One can only support the broad thrust of John Furlong’s piece on the dangers facing educational academia (“In pursuit of the truth”, 2 May). Probably the main difficulty facing this field is that many onlookers in politics and the media assume that its problems are fairly shallow. They regard good teaching as a practical knack, and organising it as a piece of cake.
Such views are mistaken. If education is to be effective in the 21st century, it needs to take into account profound changes in human cognition produced by digital technology, the disintegration of previous norms of culture (the work ethic, the virtue of patience) and a level of linguistic, social and attitudinal diversity among school cohorts unlike anything known in the past.
But first, educational academia needs to get its act together and recognise the size of the task it faces. A change of gear is required, up to the level of intellectual rigour needed. There has been far too much pussyfooting about managerialism in education, a howler of equivalent proportions to Lysenkoism in biology.
Too much credibility has been given to the simplistic nonsense that so- called evidence-based education is the answer.
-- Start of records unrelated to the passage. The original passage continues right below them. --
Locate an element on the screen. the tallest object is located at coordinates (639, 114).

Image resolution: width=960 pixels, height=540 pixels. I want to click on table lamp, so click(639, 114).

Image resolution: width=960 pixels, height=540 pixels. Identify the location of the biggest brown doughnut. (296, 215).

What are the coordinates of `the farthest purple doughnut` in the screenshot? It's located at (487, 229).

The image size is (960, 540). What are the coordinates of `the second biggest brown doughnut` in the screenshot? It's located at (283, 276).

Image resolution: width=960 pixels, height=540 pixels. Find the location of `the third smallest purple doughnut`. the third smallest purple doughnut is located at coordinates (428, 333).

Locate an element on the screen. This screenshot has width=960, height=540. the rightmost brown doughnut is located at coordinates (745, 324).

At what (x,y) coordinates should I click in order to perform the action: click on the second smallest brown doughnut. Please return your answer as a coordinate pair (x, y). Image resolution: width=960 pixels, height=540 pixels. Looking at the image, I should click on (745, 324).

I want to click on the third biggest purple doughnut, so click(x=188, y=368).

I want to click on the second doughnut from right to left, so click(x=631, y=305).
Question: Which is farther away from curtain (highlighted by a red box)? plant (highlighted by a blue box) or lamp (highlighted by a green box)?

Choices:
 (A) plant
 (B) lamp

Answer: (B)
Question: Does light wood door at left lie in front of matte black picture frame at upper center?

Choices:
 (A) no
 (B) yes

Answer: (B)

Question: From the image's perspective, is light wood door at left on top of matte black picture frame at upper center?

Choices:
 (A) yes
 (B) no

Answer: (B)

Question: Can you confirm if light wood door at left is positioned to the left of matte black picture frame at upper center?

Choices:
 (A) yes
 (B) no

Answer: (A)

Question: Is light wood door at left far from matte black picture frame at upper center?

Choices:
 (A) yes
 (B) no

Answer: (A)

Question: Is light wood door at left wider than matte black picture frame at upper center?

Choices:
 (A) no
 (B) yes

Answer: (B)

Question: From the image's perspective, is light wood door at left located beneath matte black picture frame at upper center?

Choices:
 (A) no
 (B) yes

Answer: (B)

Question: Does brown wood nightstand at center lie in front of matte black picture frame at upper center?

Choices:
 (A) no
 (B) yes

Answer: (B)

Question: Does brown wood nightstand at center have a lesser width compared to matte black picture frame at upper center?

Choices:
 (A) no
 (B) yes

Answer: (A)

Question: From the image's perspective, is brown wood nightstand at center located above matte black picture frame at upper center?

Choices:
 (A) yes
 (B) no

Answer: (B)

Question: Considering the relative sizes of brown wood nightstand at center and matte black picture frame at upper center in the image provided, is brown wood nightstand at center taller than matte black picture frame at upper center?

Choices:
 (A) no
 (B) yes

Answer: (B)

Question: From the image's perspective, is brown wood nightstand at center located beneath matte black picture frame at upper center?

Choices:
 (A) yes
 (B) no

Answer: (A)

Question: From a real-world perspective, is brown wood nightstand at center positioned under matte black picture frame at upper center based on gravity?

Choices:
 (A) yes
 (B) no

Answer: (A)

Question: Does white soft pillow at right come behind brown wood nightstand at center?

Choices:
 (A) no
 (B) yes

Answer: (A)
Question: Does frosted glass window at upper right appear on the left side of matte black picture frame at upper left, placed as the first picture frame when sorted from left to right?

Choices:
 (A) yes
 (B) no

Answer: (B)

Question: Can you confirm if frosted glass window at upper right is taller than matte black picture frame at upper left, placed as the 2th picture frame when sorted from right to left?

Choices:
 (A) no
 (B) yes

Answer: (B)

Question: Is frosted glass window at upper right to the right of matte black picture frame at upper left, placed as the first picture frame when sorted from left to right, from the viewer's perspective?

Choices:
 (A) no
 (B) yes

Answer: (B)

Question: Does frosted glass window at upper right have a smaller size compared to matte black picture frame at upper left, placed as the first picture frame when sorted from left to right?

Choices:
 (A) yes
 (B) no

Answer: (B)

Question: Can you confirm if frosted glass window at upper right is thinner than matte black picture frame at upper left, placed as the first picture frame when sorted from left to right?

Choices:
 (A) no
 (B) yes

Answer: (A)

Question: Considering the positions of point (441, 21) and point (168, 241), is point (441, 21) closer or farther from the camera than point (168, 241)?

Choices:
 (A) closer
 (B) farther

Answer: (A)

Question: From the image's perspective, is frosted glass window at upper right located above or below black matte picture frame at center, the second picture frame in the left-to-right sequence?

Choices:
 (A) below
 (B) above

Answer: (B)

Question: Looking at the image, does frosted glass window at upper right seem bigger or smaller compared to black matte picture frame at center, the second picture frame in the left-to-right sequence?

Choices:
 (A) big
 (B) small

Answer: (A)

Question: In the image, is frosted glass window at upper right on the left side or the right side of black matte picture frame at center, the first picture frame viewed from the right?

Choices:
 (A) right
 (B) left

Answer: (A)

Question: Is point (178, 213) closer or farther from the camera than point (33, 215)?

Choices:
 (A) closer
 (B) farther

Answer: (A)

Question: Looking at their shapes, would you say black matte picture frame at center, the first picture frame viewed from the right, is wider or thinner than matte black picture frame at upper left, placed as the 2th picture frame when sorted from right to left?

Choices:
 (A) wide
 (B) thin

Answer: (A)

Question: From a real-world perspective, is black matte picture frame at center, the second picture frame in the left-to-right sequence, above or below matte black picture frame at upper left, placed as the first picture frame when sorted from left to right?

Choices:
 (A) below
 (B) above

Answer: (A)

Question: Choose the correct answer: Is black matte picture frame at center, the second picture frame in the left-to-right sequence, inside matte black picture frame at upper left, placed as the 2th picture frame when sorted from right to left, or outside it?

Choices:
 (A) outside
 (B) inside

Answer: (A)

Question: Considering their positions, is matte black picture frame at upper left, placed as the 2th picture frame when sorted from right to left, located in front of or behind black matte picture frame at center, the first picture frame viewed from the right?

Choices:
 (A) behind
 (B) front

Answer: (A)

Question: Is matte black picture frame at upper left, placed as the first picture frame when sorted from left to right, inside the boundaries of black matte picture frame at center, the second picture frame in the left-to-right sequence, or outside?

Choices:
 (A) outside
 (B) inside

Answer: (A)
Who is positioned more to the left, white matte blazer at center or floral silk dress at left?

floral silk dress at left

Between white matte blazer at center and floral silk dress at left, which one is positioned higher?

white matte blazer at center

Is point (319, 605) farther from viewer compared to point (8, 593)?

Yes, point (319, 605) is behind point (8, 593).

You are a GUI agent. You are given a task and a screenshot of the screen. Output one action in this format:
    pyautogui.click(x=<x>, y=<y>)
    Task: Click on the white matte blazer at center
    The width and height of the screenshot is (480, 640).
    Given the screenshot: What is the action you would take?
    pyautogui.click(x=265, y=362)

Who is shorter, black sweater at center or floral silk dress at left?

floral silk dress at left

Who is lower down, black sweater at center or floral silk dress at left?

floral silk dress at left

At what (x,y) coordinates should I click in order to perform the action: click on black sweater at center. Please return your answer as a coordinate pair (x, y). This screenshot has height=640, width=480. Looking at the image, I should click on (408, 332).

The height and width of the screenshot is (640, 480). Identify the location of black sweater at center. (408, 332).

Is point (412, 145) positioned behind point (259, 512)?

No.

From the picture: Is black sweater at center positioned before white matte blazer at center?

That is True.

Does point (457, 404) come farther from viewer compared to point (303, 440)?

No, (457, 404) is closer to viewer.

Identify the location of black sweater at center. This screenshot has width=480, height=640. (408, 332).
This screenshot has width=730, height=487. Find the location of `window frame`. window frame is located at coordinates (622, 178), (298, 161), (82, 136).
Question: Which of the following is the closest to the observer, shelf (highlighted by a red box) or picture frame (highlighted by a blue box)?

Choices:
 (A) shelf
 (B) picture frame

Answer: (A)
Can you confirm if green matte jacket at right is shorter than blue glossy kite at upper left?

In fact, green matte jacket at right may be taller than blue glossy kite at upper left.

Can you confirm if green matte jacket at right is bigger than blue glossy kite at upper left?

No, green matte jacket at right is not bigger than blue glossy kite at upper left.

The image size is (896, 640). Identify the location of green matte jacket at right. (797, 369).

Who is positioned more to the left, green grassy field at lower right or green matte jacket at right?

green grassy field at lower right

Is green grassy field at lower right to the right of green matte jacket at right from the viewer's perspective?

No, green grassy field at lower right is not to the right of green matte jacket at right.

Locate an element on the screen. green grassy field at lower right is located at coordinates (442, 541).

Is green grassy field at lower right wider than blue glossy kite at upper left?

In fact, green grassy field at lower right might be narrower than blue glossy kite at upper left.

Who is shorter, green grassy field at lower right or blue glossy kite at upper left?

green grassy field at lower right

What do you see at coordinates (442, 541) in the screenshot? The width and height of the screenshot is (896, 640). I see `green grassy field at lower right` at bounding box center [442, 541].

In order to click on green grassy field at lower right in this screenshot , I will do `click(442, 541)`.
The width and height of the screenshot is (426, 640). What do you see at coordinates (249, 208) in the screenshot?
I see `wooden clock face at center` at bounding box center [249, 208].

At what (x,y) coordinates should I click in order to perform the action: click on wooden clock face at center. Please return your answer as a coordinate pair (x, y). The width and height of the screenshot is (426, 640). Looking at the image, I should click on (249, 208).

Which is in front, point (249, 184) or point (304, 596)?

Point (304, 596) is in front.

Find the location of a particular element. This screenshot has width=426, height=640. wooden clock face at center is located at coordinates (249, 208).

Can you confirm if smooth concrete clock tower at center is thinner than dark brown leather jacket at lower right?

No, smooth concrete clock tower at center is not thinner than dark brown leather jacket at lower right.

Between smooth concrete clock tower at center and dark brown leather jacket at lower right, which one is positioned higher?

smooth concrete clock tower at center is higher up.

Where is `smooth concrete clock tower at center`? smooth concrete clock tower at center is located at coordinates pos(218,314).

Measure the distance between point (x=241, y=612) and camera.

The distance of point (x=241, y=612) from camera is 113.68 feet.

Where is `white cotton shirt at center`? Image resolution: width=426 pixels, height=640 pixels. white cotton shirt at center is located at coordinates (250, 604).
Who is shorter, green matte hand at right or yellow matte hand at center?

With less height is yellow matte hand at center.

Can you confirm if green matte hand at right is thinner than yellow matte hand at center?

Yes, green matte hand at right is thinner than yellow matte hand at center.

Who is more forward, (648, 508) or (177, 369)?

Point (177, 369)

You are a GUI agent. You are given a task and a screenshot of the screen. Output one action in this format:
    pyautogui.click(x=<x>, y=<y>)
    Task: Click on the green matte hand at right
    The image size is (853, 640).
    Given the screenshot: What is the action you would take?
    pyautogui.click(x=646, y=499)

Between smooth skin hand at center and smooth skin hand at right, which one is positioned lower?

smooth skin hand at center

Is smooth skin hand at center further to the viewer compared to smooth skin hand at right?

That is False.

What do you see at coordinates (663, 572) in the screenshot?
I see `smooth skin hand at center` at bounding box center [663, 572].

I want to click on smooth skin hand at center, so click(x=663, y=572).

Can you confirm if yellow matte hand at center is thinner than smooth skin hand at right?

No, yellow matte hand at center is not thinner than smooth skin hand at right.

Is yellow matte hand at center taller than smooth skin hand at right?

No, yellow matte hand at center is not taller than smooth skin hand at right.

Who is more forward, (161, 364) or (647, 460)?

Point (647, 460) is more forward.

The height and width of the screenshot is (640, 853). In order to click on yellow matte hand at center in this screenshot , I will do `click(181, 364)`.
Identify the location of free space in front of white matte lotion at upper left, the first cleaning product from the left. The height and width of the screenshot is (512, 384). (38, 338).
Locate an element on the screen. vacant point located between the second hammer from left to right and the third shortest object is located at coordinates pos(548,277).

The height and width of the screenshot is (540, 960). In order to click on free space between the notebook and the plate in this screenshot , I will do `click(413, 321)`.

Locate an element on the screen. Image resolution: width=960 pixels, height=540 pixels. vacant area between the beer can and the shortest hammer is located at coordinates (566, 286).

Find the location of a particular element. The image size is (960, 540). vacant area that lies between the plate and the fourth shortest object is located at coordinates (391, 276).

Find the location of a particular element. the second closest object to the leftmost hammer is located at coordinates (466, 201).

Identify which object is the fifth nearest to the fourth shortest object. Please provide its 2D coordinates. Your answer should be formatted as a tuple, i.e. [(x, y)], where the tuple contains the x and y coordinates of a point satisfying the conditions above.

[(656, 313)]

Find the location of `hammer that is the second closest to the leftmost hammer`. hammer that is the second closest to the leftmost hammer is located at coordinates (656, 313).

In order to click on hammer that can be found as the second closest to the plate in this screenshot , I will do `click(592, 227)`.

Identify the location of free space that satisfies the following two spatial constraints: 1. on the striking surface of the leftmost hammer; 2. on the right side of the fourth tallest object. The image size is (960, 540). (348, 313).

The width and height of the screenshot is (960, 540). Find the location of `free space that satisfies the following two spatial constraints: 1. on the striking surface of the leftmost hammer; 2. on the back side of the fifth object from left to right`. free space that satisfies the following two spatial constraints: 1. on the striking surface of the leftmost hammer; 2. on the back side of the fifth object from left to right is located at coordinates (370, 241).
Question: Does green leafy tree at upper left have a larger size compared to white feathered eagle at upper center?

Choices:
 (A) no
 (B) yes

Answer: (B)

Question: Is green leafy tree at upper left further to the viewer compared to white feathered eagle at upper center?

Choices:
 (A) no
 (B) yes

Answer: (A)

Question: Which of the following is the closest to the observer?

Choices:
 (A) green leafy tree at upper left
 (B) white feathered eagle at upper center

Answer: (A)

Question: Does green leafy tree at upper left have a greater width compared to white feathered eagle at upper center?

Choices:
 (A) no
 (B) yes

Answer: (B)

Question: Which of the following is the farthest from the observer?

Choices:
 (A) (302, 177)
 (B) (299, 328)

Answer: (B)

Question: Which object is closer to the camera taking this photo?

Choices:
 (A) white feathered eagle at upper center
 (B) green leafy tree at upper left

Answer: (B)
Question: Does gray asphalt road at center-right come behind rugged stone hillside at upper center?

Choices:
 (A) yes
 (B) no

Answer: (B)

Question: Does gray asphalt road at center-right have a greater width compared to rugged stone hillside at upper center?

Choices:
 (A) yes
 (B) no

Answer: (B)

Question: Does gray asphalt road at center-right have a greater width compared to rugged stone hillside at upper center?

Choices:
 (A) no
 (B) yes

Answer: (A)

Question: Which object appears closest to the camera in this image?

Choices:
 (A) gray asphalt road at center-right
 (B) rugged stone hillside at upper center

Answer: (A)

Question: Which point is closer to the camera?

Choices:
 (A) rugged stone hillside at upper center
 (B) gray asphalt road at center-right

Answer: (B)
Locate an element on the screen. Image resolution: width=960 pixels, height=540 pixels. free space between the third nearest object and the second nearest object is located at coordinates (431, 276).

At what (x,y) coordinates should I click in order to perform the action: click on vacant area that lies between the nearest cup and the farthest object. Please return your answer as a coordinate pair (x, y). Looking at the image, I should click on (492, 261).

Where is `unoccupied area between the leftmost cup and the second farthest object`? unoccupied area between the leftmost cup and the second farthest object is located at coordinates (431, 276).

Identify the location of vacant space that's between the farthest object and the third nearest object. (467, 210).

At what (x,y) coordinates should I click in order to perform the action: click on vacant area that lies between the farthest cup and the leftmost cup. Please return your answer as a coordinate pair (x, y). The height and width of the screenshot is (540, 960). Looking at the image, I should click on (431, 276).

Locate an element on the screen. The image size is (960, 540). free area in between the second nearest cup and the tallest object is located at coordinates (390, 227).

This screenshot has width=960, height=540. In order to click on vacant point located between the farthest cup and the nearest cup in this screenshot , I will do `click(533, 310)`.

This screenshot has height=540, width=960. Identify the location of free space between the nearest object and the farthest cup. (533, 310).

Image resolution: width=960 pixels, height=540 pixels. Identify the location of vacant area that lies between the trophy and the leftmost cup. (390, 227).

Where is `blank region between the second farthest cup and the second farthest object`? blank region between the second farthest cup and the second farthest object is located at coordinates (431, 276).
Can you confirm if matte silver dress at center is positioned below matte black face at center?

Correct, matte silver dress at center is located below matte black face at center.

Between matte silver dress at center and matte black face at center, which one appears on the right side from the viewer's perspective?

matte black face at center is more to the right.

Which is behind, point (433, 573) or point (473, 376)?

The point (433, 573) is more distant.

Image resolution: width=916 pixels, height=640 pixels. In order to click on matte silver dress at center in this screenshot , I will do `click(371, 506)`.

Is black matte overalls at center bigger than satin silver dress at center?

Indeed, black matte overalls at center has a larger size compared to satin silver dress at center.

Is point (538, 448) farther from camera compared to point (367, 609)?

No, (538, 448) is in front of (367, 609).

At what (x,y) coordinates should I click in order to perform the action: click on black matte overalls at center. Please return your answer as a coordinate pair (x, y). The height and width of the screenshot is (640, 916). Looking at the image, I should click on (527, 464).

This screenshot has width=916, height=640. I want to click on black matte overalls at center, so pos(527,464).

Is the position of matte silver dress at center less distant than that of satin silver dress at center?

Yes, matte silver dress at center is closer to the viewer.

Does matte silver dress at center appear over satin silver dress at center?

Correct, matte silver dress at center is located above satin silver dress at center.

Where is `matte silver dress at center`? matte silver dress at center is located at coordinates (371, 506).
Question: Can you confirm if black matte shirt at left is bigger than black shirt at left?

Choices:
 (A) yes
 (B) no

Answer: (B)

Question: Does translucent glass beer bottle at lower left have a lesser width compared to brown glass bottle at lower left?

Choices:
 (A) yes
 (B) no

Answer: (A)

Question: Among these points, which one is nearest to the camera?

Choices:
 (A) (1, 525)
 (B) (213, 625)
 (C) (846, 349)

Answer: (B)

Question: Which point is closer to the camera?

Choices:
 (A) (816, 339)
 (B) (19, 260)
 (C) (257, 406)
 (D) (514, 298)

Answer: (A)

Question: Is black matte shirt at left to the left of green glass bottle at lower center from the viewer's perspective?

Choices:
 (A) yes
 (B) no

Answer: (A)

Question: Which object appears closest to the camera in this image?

The underlying assumption here is that good teaching is a technique that anyone can acquire if they learn from the “right evidence”.
The trouble is that in its main essentials teaching is not a technique. It is much more a whole-psyche art form (as mime is a whole-body art form). Factors of the greatest potency are involved here - the clarity of society’s values, the clarity of an institution’s values, the clarity of a teacher’s values, the implied inclusivity needed to win over today’s diverse student groups.